Russia's Pussy Riot Frenzy (Updated)

A scrawled message demanding freedom for jailed members of Pussy Riot in an apartment where two women were killed in Kazan.

Earlier this week, Vsevolod Chaplin, head of the Orthodox Church's social affairs department, issued a dire warning in response to vandals chopping down crosses in Arkhangelsk and in Chelyabinsk Oblast.

"People who are currently cutting down crosses in the future may turn to violence and murder," Chaplin said on August 26.

The vandalism took place shortly after three members of the feminist punk rock collective Pussy Riot were sentenced to two years in prison for an anti-Kremlin protest performance in Moscow's Christ the Savior Cathedral in February.

Despite the lack of any real evidence suggesting a connection, the state-controlled media quickly linked the incidents to the group's supporters.

Then, four days after Chaplin's comments, on August 30, the Investigative Committee announced that two women were brutally stabbed to death in their apartment in Kazan. Investigators said the inscription "Free Pussy Riot," written "presumably" in blood, was found in the apartment.

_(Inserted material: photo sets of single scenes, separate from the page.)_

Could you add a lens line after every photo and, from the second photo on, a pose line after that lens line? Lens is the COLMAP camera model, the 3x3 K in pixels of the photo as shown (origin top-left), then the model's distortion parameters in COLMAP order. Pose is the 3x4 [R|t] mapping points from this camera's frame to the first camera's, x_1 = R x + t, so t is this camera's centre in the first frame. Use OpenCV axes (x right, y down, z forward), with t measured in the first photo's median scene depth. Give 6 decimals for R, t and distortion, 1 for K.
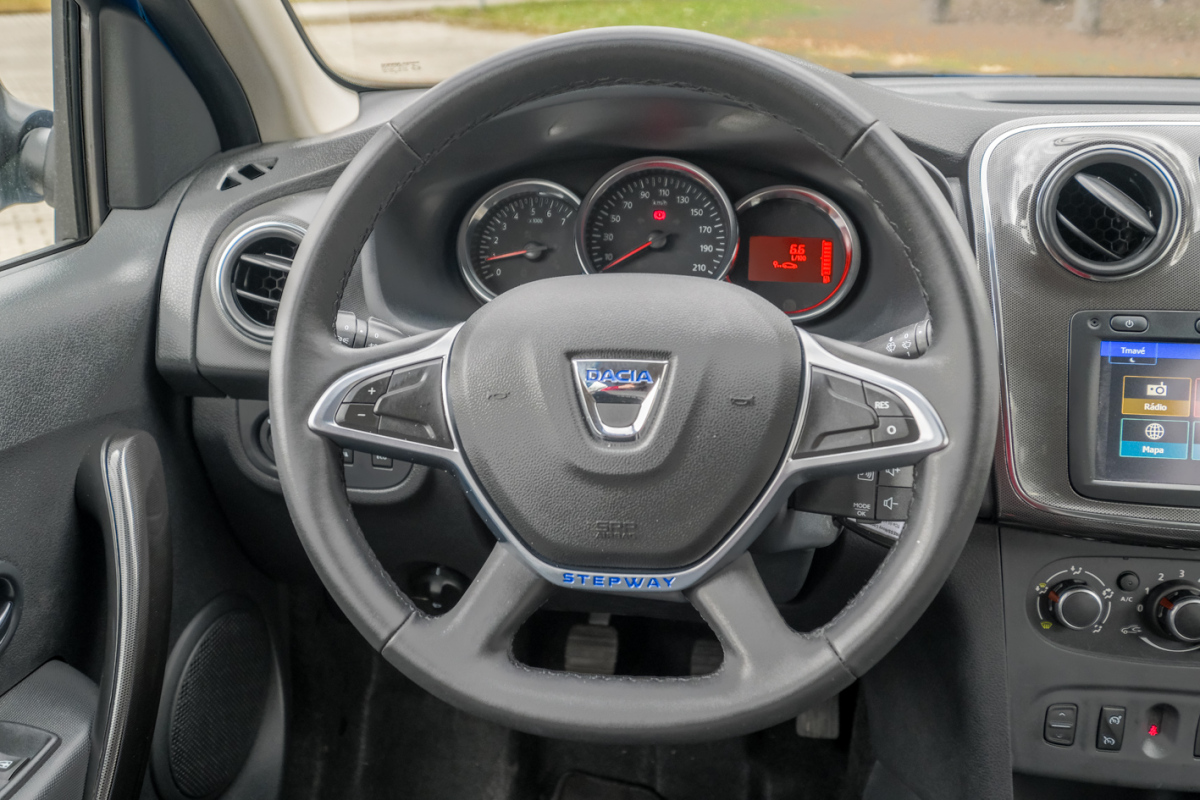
lens RADIAL K [[1093.8, 0, 591.5], [0, 1093.8, 396.4], [0, 0, 1]] dist [-0.008668, 0.048169]
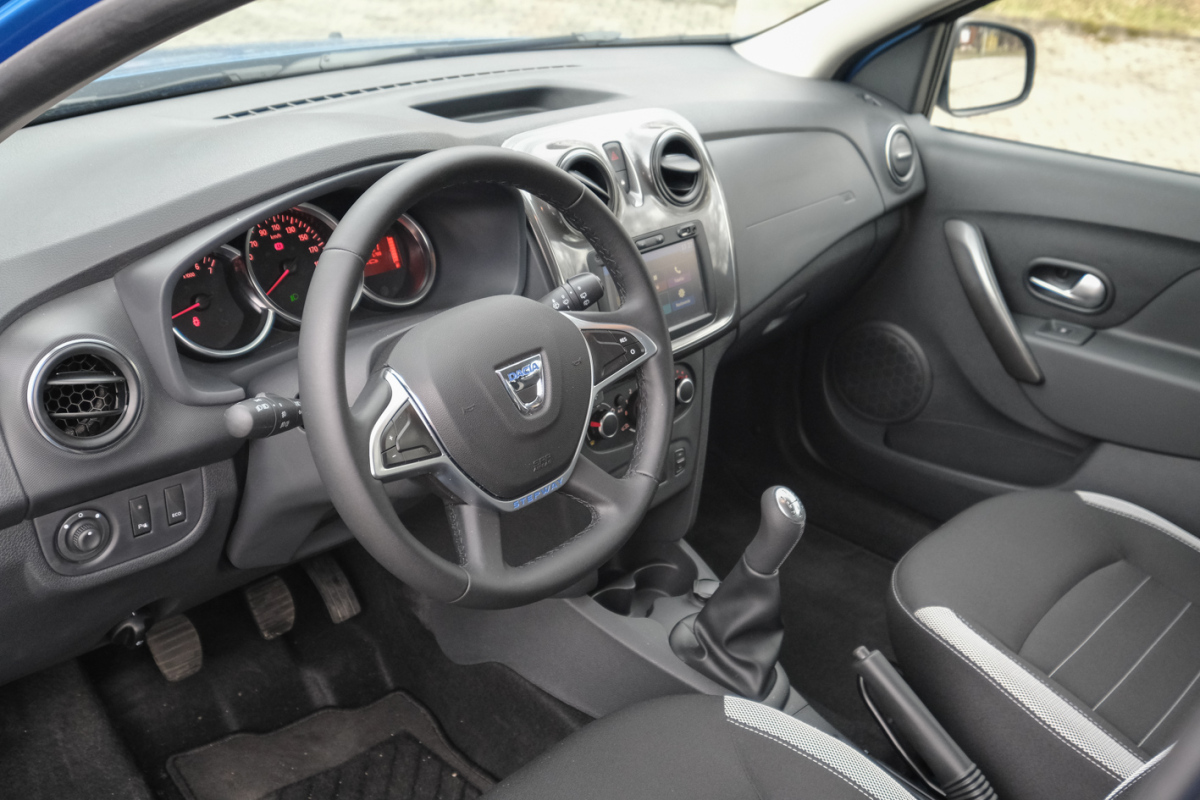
lens RADIAL K [[1236.2, 0, 600.1], [0, 1236.2, 391.6], [0, 0, 1]] dist [-0.009601, 0.000000]
pose [[0.581070, -0.317402, 0.749409, -0.830618], [0.234843, 0.947038, 0.219014, -0.234038], [-0.779234, 0.048731, 0.624835, -0.138247]]
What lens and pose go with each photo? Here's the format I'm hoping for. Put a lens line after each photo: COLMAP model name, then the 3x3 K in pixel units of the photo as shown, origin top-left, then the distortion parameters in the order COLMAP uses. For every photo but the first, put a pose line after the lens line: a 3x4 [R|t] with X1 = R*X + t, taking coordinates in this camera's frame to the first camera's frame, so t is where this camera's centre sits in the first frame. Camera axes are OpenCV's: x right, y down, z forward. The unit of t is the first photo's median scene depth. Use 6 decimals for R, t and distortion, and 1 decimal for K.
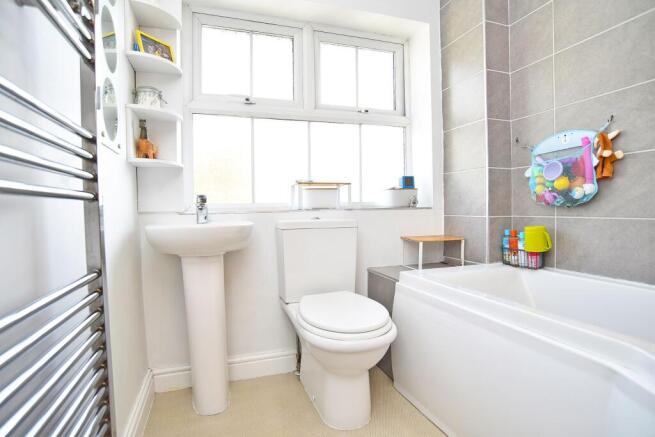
lens RADIAL K [[338.8, 0, 327.5], [0, 338.8, 218.5], [0, 0, 1]] dist [-0.046272, 0.001466]
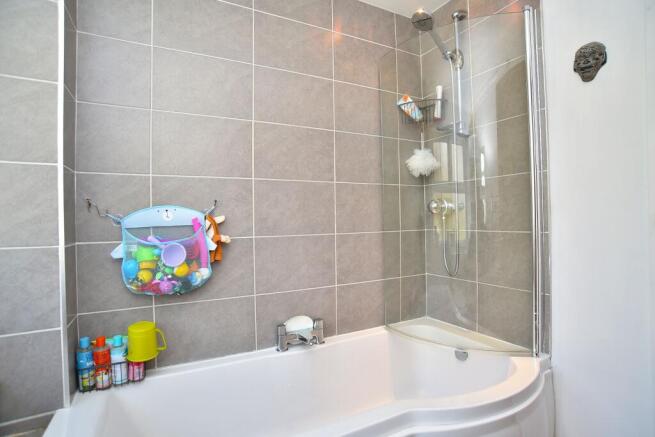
lens RADIAL K [[338.8, 0, 327.5], [0, 338.8, 218.5], [0, 0, 1]] dist [-0.046272, 0.001466]
pose [[-0.161642, 0.024970, 0.986534, -0.212280], [0.042797, 0.998917, -0.018271, -0.200108], [-0.985921, 0.039267, -0.162535, 0.741673]]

It didn't take the pro-Kremlin Russian media long to run with the meme.

A headline on the website of the state-run "Vesti" television news program began: "They've Started To Kill For Pussy Riot."

Kristina Potupchik, the former spokeswoman for the pro-Kremlin youth group Nashi, also wasted no time in drawing conclusions.

On her blog, she juxtaposed a photograph of the "Free Pussy Riot" inscription in Kazan with one from the 1969 murders committed by followers of Charles Manson in California, in which they wrote "Death To Pigs" on the walls of their victims' homes. Potupchik wrote that Pussy Riot's supporters "will not get away" with the crime.

And Dimitry Smirnov, head of the Moscow Patriarchate's Department for Relations with the Police and Armed Forces, said that "blood is on the conscience" of those who supported Pussy Riot members during their trial. Smirnov also called on Paul McCartney, Amnesty International, and others to renounce the group.

It was a full-court press. But as the day progressed, holes began to appear in the initial version of events.

First, Andrei Sheptitsky, a Kazan-based spokesman for the Investigative Committee, said the evidence suggested the crime was committed by either a psychopath or a drug addict and that the inscription appeared to be an attempt to cover up the crime and mislead police.

Then, the online Dozhd TV noted that the initial reports of the crime in the Kazan media, which appeared in the evening on August 29 when the bodies were discovered, made no mention of the "Free Pussy Riot" inscription.

WATCH THE DOZHD TV REPORT HERE:



And Petr Verzilov, husband of jailed Pussy Riot member Nadezhda Tolokonnikova, later tweeted a link to a report on the killings in the daily "Komsomolskaya pravda" that said police worked on the crime scene "all night." The report also made no mention of the inscription.

The fact that reports of the inscription first appeared on LifeNews, a website with ties to the security services, also raised suspicions that the official story might not be entirely accurate.

Nikolai Polozov, an attorney for the three jailed members of the group, called the crime in Kazan "horrible," adding that either it was committed by a psychopath or was a "horrendous provocation."

In an interview with Dozhd TV, Geidar Dzhemal, chairman of the Kazan-based Islamic Committee of Russia, said he had no doubt that the attempts to link the killings in Kazan -- and the vandalism against the crosses in Arkhangelsk and Chelyabinsk -- to Pussy Riot supporters was orchestrated by the authorities:
This is a blatant provocation by the cops. It's clear that it is anti-Pussy Riot, so it's security services that are behind it -- just as the cross-chopping epidemic (eds: recent cases of Orthodox wooden crosses chopped down in several Russian cities) was also ordered by security services. It seems someone tried too hard because it's not very convincing that it was done by Pussy Riot supporters. It's written in such big block letters, so it's clear it came from the cops.

This story is developing very quickly and I am reluctant to draw any firm conclusions just yet. But there is a lot here that raises serious questions. I'll leave it at that for now.

-- Brian Whitmore

UPDATE: Police in Kazan say they have detained a man who confessed to killing the two women. The man, identified as 38-year-old university professor Igro Danilevsky, knew one of the victims and denied any connection to Pussy Riot. Interfax reported that he also confessed to trying to "fake a ritual killing" and mislead police by writing "Free Pussy Riot" on the wall.

(A big thanks to my colleague Pavel Butorin of @RusPoliceWatch for help in compiling material for this post.)